Quantitative and qualitative knowledge of such processes is essential to develop optimal strategies to prevent or remedy the adverse effects of these pollutants. While considerable efforts have been made to understand pollutant dynamics in the saturated zone, very little information is available about their behaviour below root zone and up to the saturated zone. Hence, a study was carried out at the farm site of Indian Agricultural Research Institute (IARI), New Delhi to understand the pollutant dynamics and to protect the groundwater from pollution. Extensive agricultural activities were undertaken at the IARI farm for over 5–6 decades with a history of agrochemical loadings onto its soil. In order to understand the pollutant behaviour in two different conditions, two locations in the farm site was selected; one in an irrigated area and the other in a non-irrigated (rainfed) area. Soil cores were taken from these sites and the samples were analyzed for pH, EC, moisture content, major-ions and isotopes (²H, ¹⁸O, ¹³C). Chemical and radioisotope tracers were injected to estimate the mobility of pollutants. Results of the study are reported here. The results of analyses of soil solution, soil pore gas and the injected tracer experiments indicated that the pollutants may reach the saturated zone in the study area in 7–8 years time. The investigation also indicated absence of reducing environment in the vadose zone and decay of the plant residues in the top layers in the study area. The borehole instrumentation carried out during the investigation helped immensely in understanding the pollutant dynamics in real time mode at the study site.

1. INTRODUCTION

Due to the rise in human population, the demand for good quality of water for industrial, agricultural and domestic purposes is increasing tremendously over the last few decades, with groundwater being the major source. Over-exploitation of groundwater for various purposes has resulted in pollution of the groundwater resources in a few countries and hence has become a major concern as it has a direct impact on human health and ecological systems. The behaviour of contaminants in the soil and, ultimately, in the groundwater is governed by various coupled complex processes. A quantitative and qualitative assessment of such processes is essential for developing optimal strategies to prevent or remedy the adverse effects of these pollutants. While considerable efforts have been made to understand pollutant dynamics in the root zone and in the saturated zone, very little information is available about their behaviour in the unsaturated zone beneath the root zone. The study of this topic requires a multi-disciplinary approach involving physics, biology, chemistry, mathematics, geology, hydrogeology, hydrology, agriculture, soil science etc. The driving force for pollutant transport in the unsaturated zone is recharge (natural, artificial). Hence, a thorough understanding on the recharge processes is highly essential for abating groundwater pollution. Tracers (environmental, artificial) can provide an insight about the recharge processes taking place in the unsaturated zone.

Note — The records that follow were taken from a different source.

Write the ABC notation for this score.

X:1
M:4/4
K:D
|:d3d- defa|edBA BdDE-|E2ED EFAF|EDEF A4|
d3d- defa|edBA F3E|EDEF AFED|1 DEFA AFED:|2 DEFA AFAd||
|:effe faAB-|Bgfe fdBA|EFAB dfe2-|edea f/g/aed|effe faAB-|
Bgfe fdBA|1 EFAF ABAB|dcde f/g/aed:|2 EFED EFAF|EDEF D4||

Under the International Atomic Energy Agency (IAEA), Vienna, Austria funded Co-ordinated Research Project on “Isotopes in the Study of Pollutant Behaviour in Unsaturated Zone for Groundwater Protection”, environmental (²H, ¹⁸O, ¹³C) and artificial (Li⁺, Br^-, HTO, ⁶⁰Co) tracers were used to understand the various complex processes occurring in the unsaturated zone at the farm site of Indian Agricultural Research Institute (IARI), New Delhi. Also, an estimate on the recharge, mobility of pollutants and related parameters was made. The study was carried out in collaboration with the Nuclear Research Laboratory, IARI.